| From 10c535787436d62ea28156a4b91365fd89b5a432 Mon Sep 17 00:00:00 2001 |
| From: "Paul E. McKenney" <paulmck@kernel.org> |
| Date: Fri, 21 Jan 2022 12:40:08 -0800 |
| Subject: rcu: Don't deboost before reporting expedited quiescent state |
| |
| From: Paul E. McKenney <paulmck@kernel.org> |
| |
| commit 10c535787436d62ea28156a4b91365fd89b5a432 upstream. |
| |
| Currently rcu_preempt_deferred_qs_irqrestore() releases rnp->boost_mtx |
| before reporting the expedited quiescent state. Under heavy real-time |
| load, this can result in this function being preempted before the |
| quiescent state is reported, which can in turn prevent the expedited grace |
| period from completing. Tim Murray reports that the resulting expedited |
| grace periods can take hundreds of milliseconds and even more than one |
| second, when they should normally complete in less than a millisecond. |
| |
| This was fine given that there were no particular response-time |
| constraints for synchronize_rcu_expedited(), as it was designed |
| for throughput rather than latency.
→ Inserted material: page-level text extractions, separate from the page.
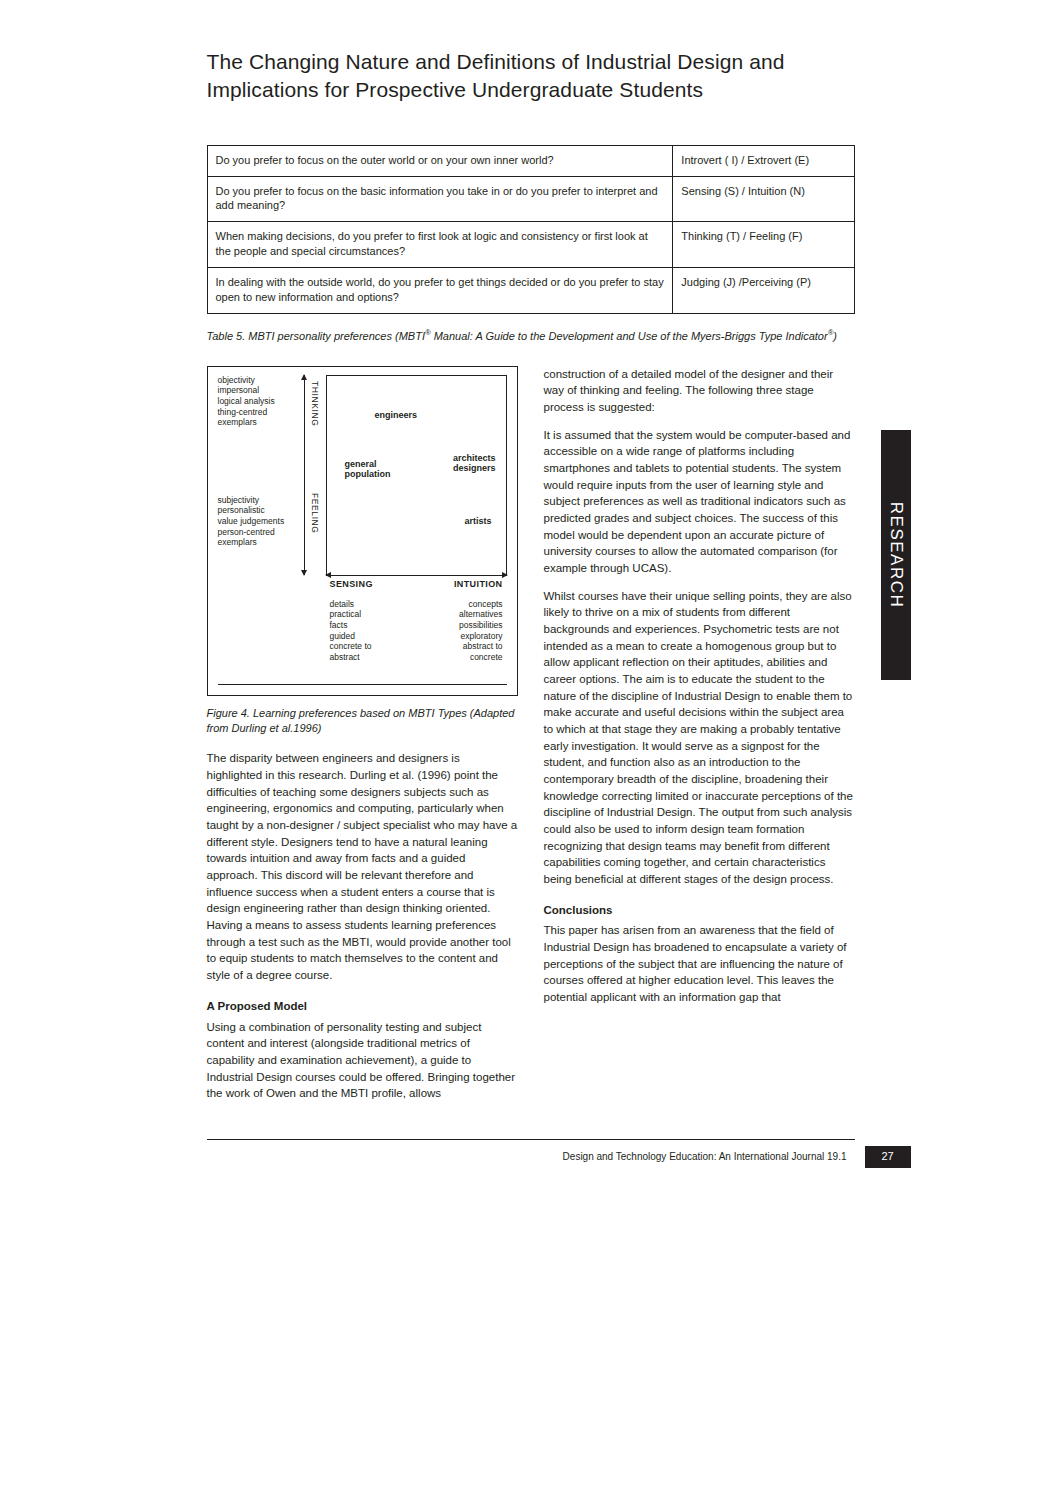The Changing Nature and Definitions of Industrial Design and
Implications for Prospective Undergraduate Students
| Do you prefer to focus on the outer world or on your own inner world? | Introvert ( I) / Extrovert (E) |
| Do you prefer to focus on the basic information you take in or do you prefer to interpret and add meaning? | Sensing (S) / Intuition (N) |
| When making decisions, do you prefer to first look at logic and consistency or first look at the people and special circumstances? | Thinking (T) / Feeling (F) |
| In dealing with the outside world, do you prefer to get things decided or do you prefer to stay open to new information and options? | Judging (J) /Perceiving (P) |
Table 5. MBTI personality preferences (MBTI® Manual: A Guide to the Development and Use of the Myers-Briggs Type Indicator®)
objectivity
impersonal
logical analysis
thing-centred
exemplars
subjectivity
personalistic
value judgements
person-centred
exemplars
THINKING
FEELING
engineers
general
population
architects
designers
artists
SENSING
INTUITION
details
practical
facts
guided
concrete to
abstract
concepts
alternatives
possibilities
exploratory
abstract to
concrete
Figure 4. Learning preferences based on MBTI Types (Adapted from Durling et al.1996)
The disparity between engineers and designers is highlighted in this research. Durling et al. (1996) point the difficulties of teaching some designers subjects such as engineering, ergonomics and computing, particularly when taught by a non-designer / subject specialist who may have a different style. Designers tend to have a natural leaning towards intuition and away from facts and a guided approach. This discord will be relevant therefore and influence success when a student enters a course that is design engineering rather than design thinking oriented. Having a means to assess students learning preferences through a test such as the MBTI, would provide another tool to equip students to match themselves to the content and style of a degree course.
A Proposed Model
Using a combination of personality testing and subject content and interest (alongside traditional metrics of capability and examination achievement), a guide to Industrial Design courses could be offered. Bringing together the work of Owen and the MBTI profile, allows
construction of a detailed model of the designer and their way of thinking and feeling. The following three stage process is suggested:
It is assumed that the system would be computer-based and accessible on a wide range of platforms including smartphones and tablets to potential students. The system would require inputs from the user of learning style and subject preferences as well as traditional indicators such as predicted grades and subject choices. The success of this model would be dependent upon an accurate picture of university courses to allow the automated comparison (for example through UCAS).
Whilst courses have their unique selling points, they are also likely to thrive on a mix of students from different backgrounds and experiences. Psychometric tests are not intended as a mean to create a homogenous group but to allow applicant reflection on their aptitudes, abilities and career options. The aim is to educate the student to the nature of the discipline of Industrial Design to enable them to make accurate and useful decisions within the subject area to which at that stage they are making a probably tentative early investigation. It would serve as a signpost for the student, and function also as an introduction to the contemporary breadth of the discipline, broadening their knowledge correcting limited or inaccurate perceptions of the discipline of Industrial Design. The output from such analysis could also be used to inform design team formation recognizing that design teams may benefit from different capabilities coming together, and certain characteristics being beneficial at different stages of the design process.
Conclusions
This paper has arisen from an awareness that the field of Industrial Design has broadened to encapsulate a variety of perceptions of the subject that are influencing the nature of courses offered at higher education level. This leaves the potential applicant with an information gap that
RESEARCH
Design and Technology Education: An International Journal 19.1 27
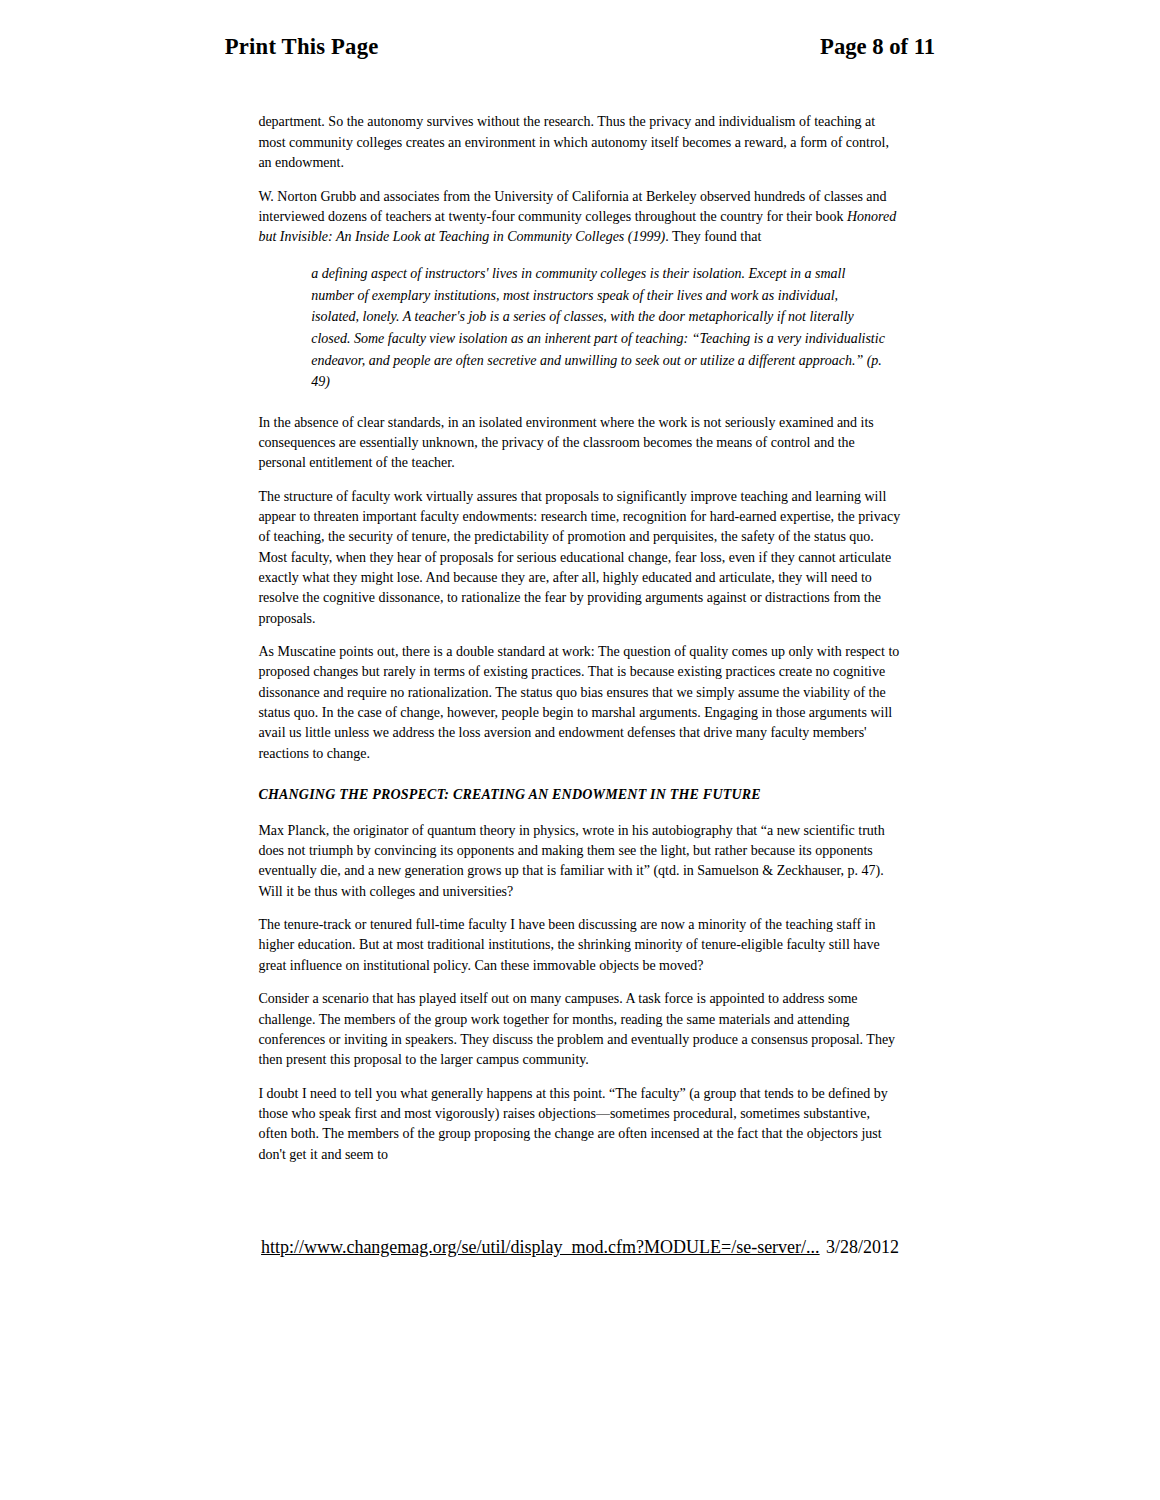Print This Page Page 8 of 11
department. So the autonomy survives without the research. Thus the privacy and individualism of teaching at most community colleges creates an environment in which autonomy itself becomes a reward, a form of control, an endowment.
W. Norton Grubb and associates from the University of California at Berkeley observed hundreds of classes and interviewed dozens of teachers at twenty-four community colleges throughout the country for their book Honored but Invisible: An Inside Look at Teaching in Community Colleges (1999). They found that
a defining aspect of instructors' lives in community colleges is their isolation. Except in a small number of exemplary institutions, most instructors speak of their lives and work as individual, isolated, lonely. A teacher's job is a series of classes, with the door metaphorically if not literally closed. Some faculty view isolation as an inherent part of teaching: “Teaching is a very individualistic endeavor, and people are often secretive and unwilling to seek out or utilize a different approach.” (p. 49)
In the absence of clear standards, in an isolated environment where the work is not seriously examined and its consequences are essentially unknown, the privacy of the classroom becomes the means of control and the personal entitlement of the teacher.
The structure of faculty work virtually assures that proposals to significantly improve teaching and learning will appear to threaten important faculty endowments: research time, recognition for hard-earned expertise, the privacy of teaching, the security of tenure, the predictability of promotion and perquisites, the safety of the status quo. Most faculty, when they hear of proposals for serious educational change, fear loss, even if they cannot articulate exactly what they might lose. And because they are, after all, highly educated and articulate, they will need to resolve the cognitive dissonance, to rationalize the fear by providing arguments against or distractions from the proposals.
As Muscatine points out, there is a double standard at work: The question of quality comes up only with respect to proposed changes but rarely in terms of existing practices. That is because existing practices create no cognitive dissonance and require no rationalization. The status quo bias ensures that we simply assume the viability of the status quo. In the case of change, however, people begin to marshal arguments. Engaging in those arguments will avail us little unless we address the loss aversion and endowment defenses that drive many faculty members' reactions to change.
CHANGING THE PROSPECT: CREATING AN ENDOWMENT IN THE FUTURE
Max Planck, the originator of quantum theory in physics, wrote in his autobiography that “a new scientific truth does not triumph by convincing its opponents and making them see the light, but rather because its opponents eventually die, and a new generation grows up that is familiar with it” (qtd. in Samuelson & Zeckhauser, p. 47). Will it be thus with colleges and universities?
The tenure-track or tenured full-time faculty I have been discussing are now a minority of the teaching staff in higher education. But at most traditional institutions, the shrinking minority of tenure-eligible faculty still have great influence on institutional policy. Can these immovable objects be moved?
Consider a scenario that has played itself out on many campuses. A task force is appointed to address some challenge. The members of the group work together for months, reading the same materials and attending conferences or inviting in speakers. They discuss the problem and eventually produce a consensus proposal. They then present this proposal to the larger campus community.
I doubt I need to tell you what generally happens at this point. “The faculty” (a group that tends to be defined by those who speak first and most vigorously) raises objections—sometimes procedural, sometimes substantive, often both. The members of the group proposing the change are often incensed at the fact that the objectors just don't get it and seem to
http://www.changemag.org/se/util/display_mod.cfm?MODULE=/se-server/... 3/28/2012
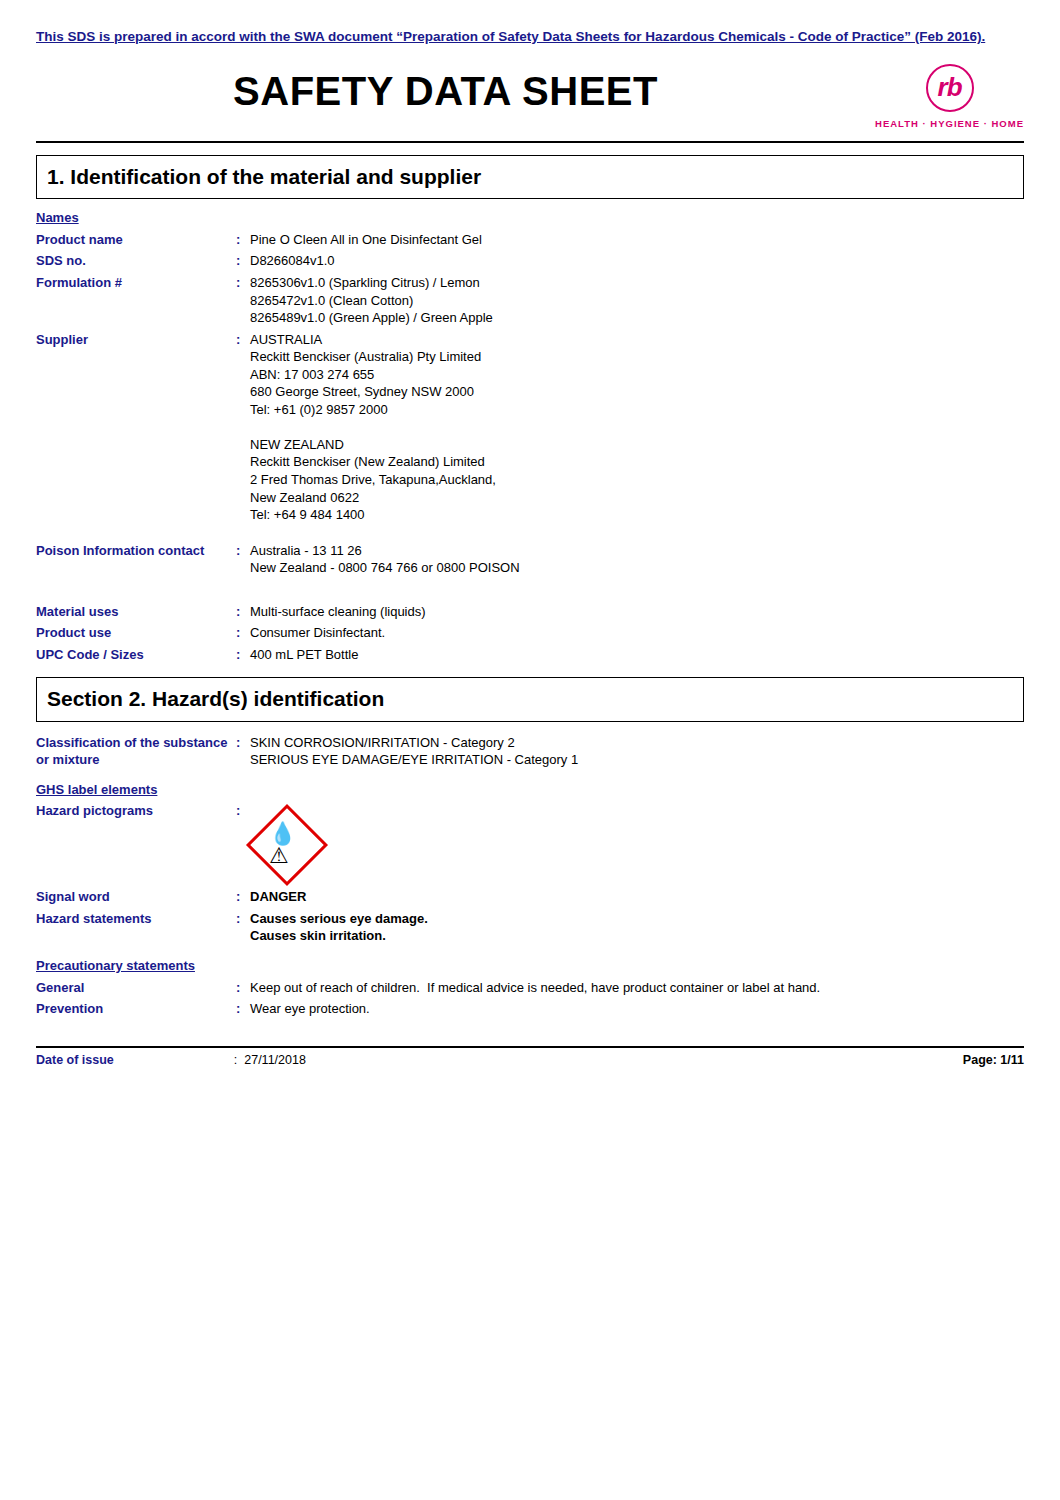This SDS is prepared in accord with the SWA document “Preparation of Safety Data Sheets for Hazardous Chemicals - Code of Practice” (Feb 2016).
SAFETY DATA SHEET
rb
HEALTH · HYGIENE · HOME
1. Identification of the material and supplier
Names
| Product name | : | Pine O Cleen All in One Disinfectant Gel |
| SDS no. | : | D8266084v1.0 |
| Formulation # | : | 8265306v1.0 (Sparkling Citrus) / Lemon 8265472v1.0 (Clean Cotton) 8265489v1.0 (Green Apple) / Green Apple |
| Supplier | : | AUSTRALIA Reckitt Benckiser (Australia) Pty Limited ABN: 17 003 274 655 680 George Street, Sydney NSW 2000 Tel: +61 (0)2 9857 2000 NEW ZEALAND Reckitt Benckiser (New Zealand) Limited 2 Fred Thomas Drive, Takapuna,Auckland, New Zealand 0622 Tel: +64 9 484 1400 |
| Poison Information contact | : | Australia - 13 11 26 New Zealand - 0800 764 766 or 0800 POISON |
| Material uses | : | Multi-surface cleaning (liquids) |
| Product use | : | Consumer Disinfectant. |
| UPC Code / Sizes | : | 400 mL PET Bottle |
Section 2. Hazard(s) identification
| Classification of the substance or mixture | : | SKIN CORROSION/IRRITATION - Category 2 SERIOUS EYE DAMAGE/EYE IRRITATION - Category 1 |
GHS label elements
| Hazard pictograms | : | 💧⚠ |
| Signal word | : | DANGER |
| Hazard statements | : | Causes serious eye damage. Causes skin irritation. |
Precautionary statements
| General | : | Keep out of reach of children. If medical advice is needed, have product container or label at hand. |
| Prevention | : | Wear eye protection. |
Date of issue
: 27/11/2018
Page: 1/11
However, some users now need |
| sub-100-millisecond response-time constratints. |
| |
| This patch therefore follows Neeraj's suggestion (seconded by Tim and |
| by Uladzislau Rezki) of simply reversing the two operations. |
| |
| Reported-by: Tim Murray <timmurray@google.com> |
| Reported-by: Joel Fernandes <joelaf@google.com> |
| Reported-by: Neeraj Upadhyay <quic_neeraju@quicinc.com> |
| Reviewed-by: Neeraj Upadhyay <quic_neeraju@quicinc.com> |
| Reviewed-by: Uladzislau Rezki (Sony) <urezki@gmail.com> |
| Tested-by: Tim Murray <timmurray@google.com> |
| Cc: Todd Kjos <tkjos@google.com> |
| Cc: Sandeep Patil <sspatil@google.com> |
| Cc: <stable@vger.kernel.org> # 5.4.x |
| Signed-off-by: Paul E. McKenney <paulmck@kernel.org> |
| Signed-off-by: Greg Kroah-Hartman <gregkh@linuxfoundation.org> |
| --- |
| kernel/rcu/tree_plugin.h | 8 ++++---- |
| 1 file changed, 4 insertions(+), 4 deletions(-) |
| |
| --- a/kernel/rcu/tree_plugin.h |
| +++ b/kernel/rcu/tree_plugin.h |
| @@ -554,16 +554,16 @@ rcu_preempt_deferred_qs_irqrestore(struc |
| raw_spin_unlock_irqrestore_rcu_node(rnp, flags); |
| } |
| |
| - /* Unboost if we were boosted. */ |
| - if (IS_ENABLED(CONFIG_RCU_BOOST) && drop_boost_mutex) |
| - rt_mutex_futex_unlock(&rnp->boost_mtx.rtmutex); |
| - |
| /* |
| * If this was the last task on the expedited lists, |
| * then we need to report up the rcu_node hierarchy. |
| */ |
| if (!empty_exp && empty_exp_now) |
| rcu_report_exp_rnp(rnp, true); |
| + |
| + /* Unboost if we were boosted. */ |
| + if (IS_ENABLED(CONFIG_RCU_BOOST) && drop_boost_mutex) |
| + rt_mutex_futex_unlock(&rnp->boost_mtx.rtmutex); |
| } else { |
| local_irq_restore(flags); |
| } |